A segunda experiência que ele passa é a descoberta da Universidade. Mesmo sendo um aluno aplicado, esse universo de conhecimento não lhe era palpável, e ainda por cima, não era conhecido pelo mesmo. Morador de uma comunidade periférica, ele nos conta que a descoberta ______________

desse ambiente se dá a partir da primeira pessoa do seu bairro que passou em um vestibular, quando uma festa foi dada como forma de comemoração, até então essa era uma esfera da educação desconhecida pelo entrevistado.

Gabriel: Fizeram uma festa mesmo, na rua! Foi uma coisa com o irmão de Jonas, uma pessoa mais velha do que nós. Quando ele trouxe a notícia que ia entrar na universidade. Mas universidade, onde fica isso? A primeira pergunta era onde fica... Foi o vestibular, e a tia dele não sabia nem o que significava vestibular, eu as vezes ainda brinco com isso na sala de aula que a tia dele tinha uma lojinha, uma vendinha, pequenezas, e ela disse, chegou lá e disse: ô, Zezinho, você passou em que mesmo nesse negócio? Ele disse: Passei pra fazer letras. Ela disse: ah, meu filho, isso é muito importante, porque eu tô com uma plaquinha de vender picolé parada.

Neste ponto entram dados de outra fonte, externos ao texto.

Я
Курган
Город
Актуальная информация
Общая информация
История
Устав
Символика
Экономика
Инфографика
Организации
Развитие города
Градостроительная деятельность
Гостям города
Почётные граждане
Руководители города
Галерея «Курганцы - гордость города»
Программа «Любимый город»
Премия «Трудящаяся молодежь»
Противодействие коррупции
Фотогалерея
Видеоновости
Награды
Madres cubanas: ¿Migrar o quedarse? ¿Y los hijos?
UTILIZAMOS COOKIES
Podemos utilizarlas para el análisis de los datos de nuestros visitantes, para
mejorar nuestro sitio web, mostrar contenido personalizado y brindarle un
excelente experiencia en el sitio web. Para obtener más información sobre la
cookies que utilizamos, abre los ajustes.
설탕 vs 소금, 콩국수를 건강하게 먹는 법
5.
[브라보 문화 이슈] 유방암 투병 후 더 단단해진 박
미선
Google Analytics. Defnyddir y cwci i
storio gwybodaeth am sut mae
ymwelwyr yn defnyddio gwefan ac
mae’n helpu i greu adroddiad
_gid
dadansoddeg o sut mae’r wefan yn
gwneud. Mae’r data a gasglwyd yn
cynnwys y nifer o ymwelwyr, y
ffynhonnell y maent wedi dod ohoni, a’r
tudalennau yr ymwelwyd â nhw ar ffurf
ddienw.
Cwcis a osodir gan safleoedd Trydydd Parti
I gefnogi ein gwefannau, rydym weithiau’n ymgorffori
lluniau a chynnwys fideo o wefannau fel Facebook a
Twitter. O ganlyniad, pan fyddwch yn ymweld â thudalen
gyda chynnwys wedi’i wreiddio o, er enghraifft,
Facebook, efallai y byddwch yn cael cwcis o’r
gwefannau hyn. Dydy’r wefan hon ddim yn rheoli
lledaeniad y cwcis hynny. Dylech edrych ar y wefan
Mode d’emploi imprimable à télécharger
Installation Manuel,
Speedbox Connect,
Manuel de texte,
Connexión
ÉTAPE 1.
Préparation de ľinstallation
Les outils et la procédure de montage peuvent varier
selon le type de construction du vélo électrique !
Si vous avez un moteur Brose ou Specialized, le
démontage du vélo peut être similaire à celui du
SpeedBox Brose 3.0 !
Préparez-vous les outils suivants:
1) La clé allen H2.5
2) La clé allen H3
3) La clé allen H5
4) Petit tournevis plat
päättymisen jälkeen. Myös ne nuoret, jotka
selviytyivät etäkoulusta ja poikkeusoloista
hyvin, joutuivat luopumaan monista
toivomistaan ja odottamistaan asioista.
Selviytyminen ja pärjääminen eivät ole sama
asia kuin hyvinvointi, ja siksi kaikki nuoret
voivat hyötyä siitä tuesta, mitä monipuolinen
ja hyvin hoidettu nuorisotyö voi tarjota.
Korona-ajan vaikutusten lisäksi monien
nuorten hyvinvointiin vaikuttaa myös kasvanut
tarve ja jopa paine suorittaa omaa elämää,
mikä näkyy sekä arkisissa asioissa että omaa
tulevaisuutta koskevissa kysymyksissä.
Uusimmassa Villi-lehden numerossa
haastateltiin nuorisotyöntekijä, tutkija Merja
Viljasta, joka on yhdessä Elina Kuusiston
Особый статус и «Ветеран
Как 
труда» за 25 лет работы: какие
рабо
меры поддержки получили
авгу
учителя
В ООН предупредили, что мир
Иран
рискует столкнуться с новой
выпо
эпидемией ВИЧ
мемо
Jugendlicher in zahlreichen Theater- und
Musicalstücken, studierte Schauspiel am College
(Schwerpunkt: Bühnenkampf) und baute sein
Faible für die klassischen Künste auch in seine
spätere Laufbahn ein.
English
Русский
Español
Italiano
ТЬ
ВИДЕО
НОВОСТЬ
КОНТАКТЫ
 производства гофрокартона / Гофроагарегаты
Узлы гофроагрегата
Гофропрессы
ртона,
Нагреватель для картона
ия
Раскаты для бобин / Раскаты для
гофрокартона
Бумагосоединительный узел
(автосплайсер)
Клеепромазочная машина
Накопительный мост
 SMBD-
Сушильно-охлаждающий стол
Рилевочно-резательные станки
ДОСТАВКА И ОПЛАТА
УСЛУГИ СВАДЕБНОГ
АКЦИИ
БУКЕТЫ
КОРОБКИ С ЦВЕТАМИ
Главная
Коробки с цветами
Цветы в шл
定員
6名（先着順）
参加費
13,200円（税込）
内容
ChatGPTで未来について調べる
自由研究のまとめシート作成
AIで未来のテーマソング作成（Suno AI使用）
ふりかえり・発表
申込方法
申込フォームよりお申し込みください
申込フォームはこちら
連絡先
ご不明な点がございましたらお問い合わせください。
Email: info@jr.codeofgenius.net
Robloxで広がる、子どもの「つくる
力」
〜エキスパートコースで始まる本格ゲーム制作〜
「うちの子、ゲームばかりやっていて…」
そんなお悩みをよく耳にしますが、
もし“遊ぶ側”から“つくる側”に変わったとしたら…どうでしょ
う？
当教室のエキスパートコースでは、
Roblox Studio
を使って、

Após descobrir o que era a Universidade, Gabriel acabou por entrar no curso de música durante a década de 1970. Ele nos fala da abertura de um novo mundo em sua cabeça, não apenas pelo contato com um curso superior em si, mas pelo contato com diversas formas do saber, organizados não necessariamente pelo ambiente de aulas, mas novamente através da convivência que ele tinha com pessoas, nos corredores, restaurante universitário e áreas afins da Universidade como um todo.

Nesse momento ele presta o primeiro concurso da sua vida, sua terceira experiência, para o Banco do Estado de Pernambuco (BANDEPE), fazendo testes para duas vagas ao mesmo tempo: uma vaga de contínuo e uma vaga de escriturário. Ele passa nas duas, ficando inicialmente na vaga de contínuo, como auxiliar de portaria, mas sendo chamado imediatamente para a vaga de escriturário, cargo de cunho mais administrativo. A partir deste momento ele tem a sua vida dividida entre o trabalho e o curso de música, escolhendo assim ir para uma área que tivesse mais retorno para o seu futuro. Mesmo realizando um sonho de se ver na música, a necessidade de um curso com mais retorno direto o fez migrar para a área de Ciências Contábeis, trazendo consigo a quarta experiência – a troca de curso –, sendo vivida de maneira mais árida, pondo um fim ao sonho de uma carreira artística tão almejada.

Com o curso de Ciências Contábeis, o trabalho no banco passa a ser bem mais orgânico com a sua função de estudante, tendo assim galgado até a posição de auditor interno do BANDEPE. Entre tantos caminhos ele descobre a possibilidade de tentar o concurso do Instituto Rio Branco, dentro da carreira diplomática, chega a passar na primeira fase, contudo, por dificuldades financeiras, não tem as condições de ir para a próxima fase em Brasília, abandonando o sonho e sendo o único concurso que tentou e não passou, por falta de recursos

para ir à próxima fase. Contudo, ele descobre o curso de mestrado em Ciências Contábeis da FGV, e migra para o Rio de Janeiro como forma de aperfeiçoamento na sua área de estudos. Inicialmente não houve apoio do BANDEPE, que após um tempo voltou atrás na sua decisão e o realocou em uma agência na sua nova cidade de residência. A experiência do curso de mestrado foi bastante importante para a sua formação pessoal, além da acadêmica, se tornando assim a quinta experiência principal e colocada explicitada por nós nesse trabalho.

A partir dessas experiências formadoras se dão as suas tentativas posteriores em concursos públicos, formando assim a sua vida profissional que se intensifica a partir da conclusão do seu mestrado e o retorno ao Recife.